[Start]

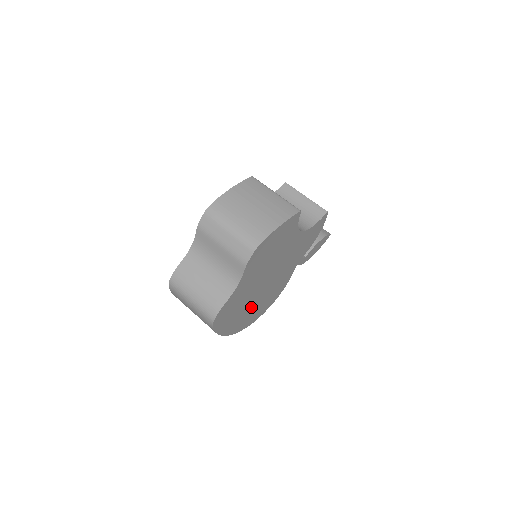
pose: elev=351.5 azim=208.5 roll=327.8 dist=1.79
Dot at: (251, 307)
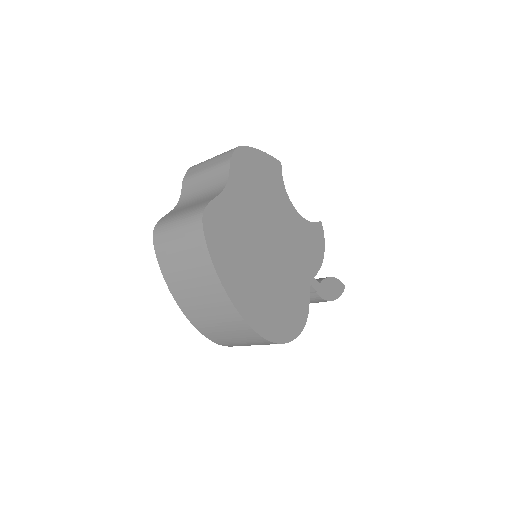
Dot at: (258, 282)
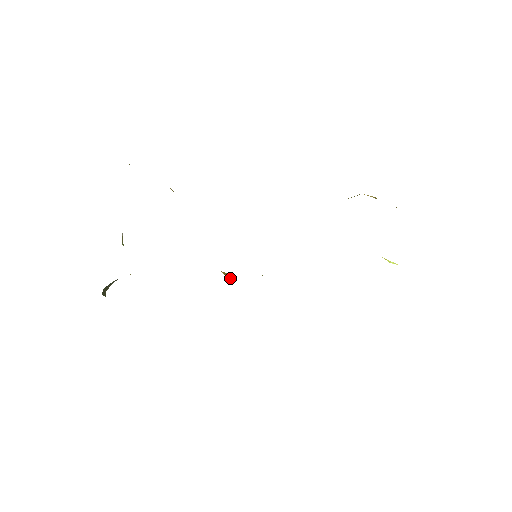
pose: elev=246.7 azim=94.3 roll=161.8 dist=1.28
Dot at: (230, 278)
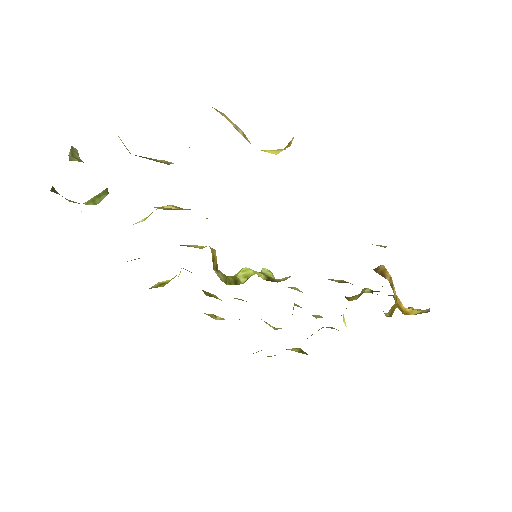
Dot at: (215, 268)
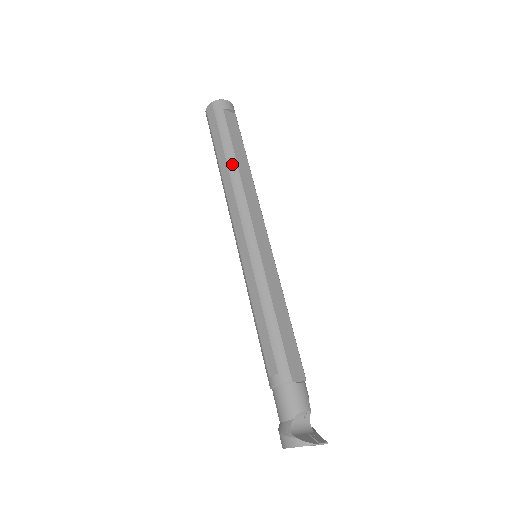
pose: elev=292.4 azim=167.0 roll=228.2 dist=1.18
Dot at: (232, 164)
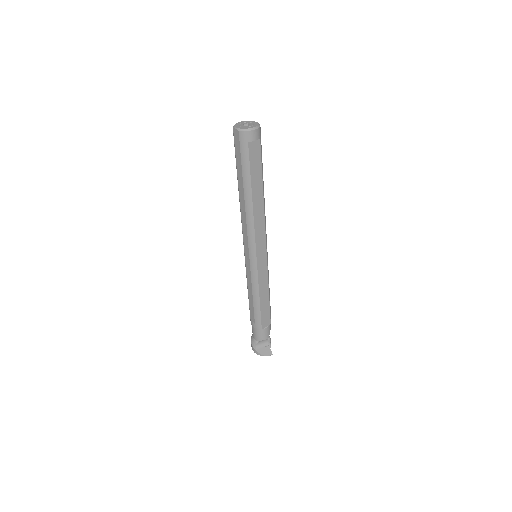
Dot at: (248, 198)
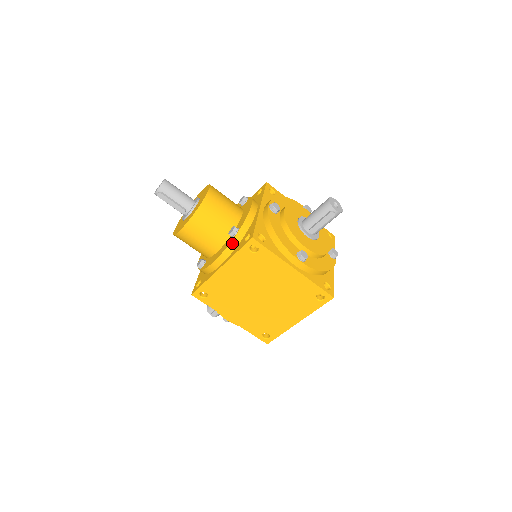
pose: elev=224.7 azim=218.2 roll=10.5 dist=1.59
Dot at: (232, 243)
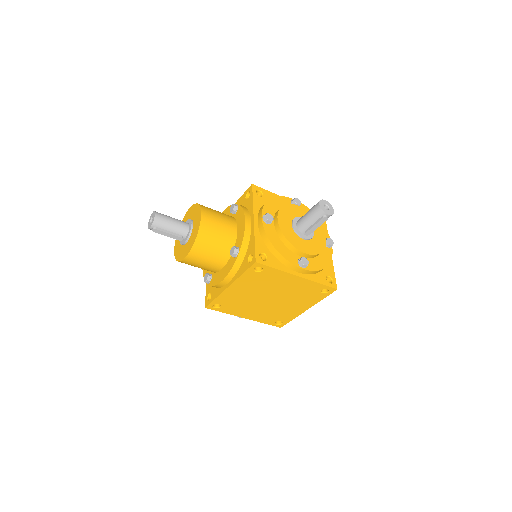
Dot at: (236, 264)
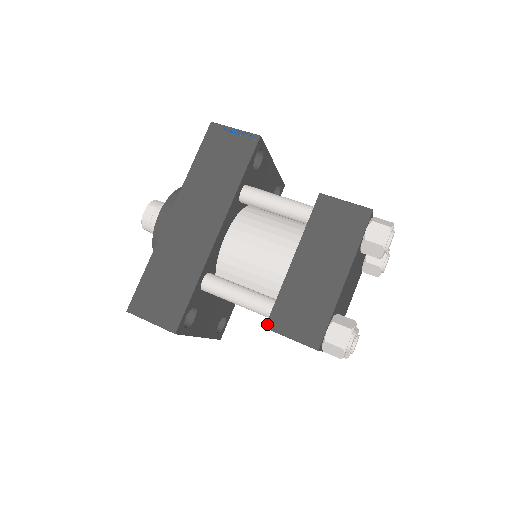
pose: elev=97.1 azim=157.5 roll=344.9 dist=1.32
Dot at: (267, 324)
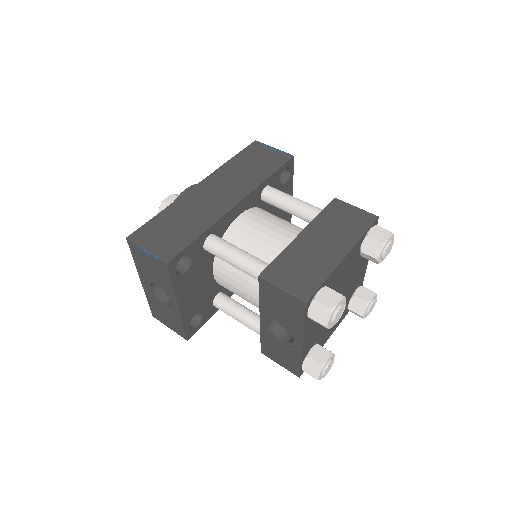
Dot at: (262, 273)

[End]

INSTRUCTIONS FOR THE TASK
Quote every text line of all the records above word for word, omitting the pictures.

EXERCISE ANSWER
pose: elev=351.5 azim=208.5 roll=327.8 dist=1.79
Dot at: (251, 307)
Dot at: (258, 282)
pose: elev=246.7 azim=94.3 roll=161.8 dist=1.28
Dot at: (230, 278)
Dot at: (215, 268)
pose: elev=292.4 azim=167.0 roll=228.2 dist=1.18
Dot at: (232, 164)
Dot at: (248, 198)
pose: elev=224.7 azim=218.2 roll=10.5 dist=1.59
Dot at: (232, 243)
Dot at: (236, 264)
pose: elev=97.1 azim=157.5 roll=344.9 dist=1.32
Dot at: (267, 324)
Dot at: (262, 273)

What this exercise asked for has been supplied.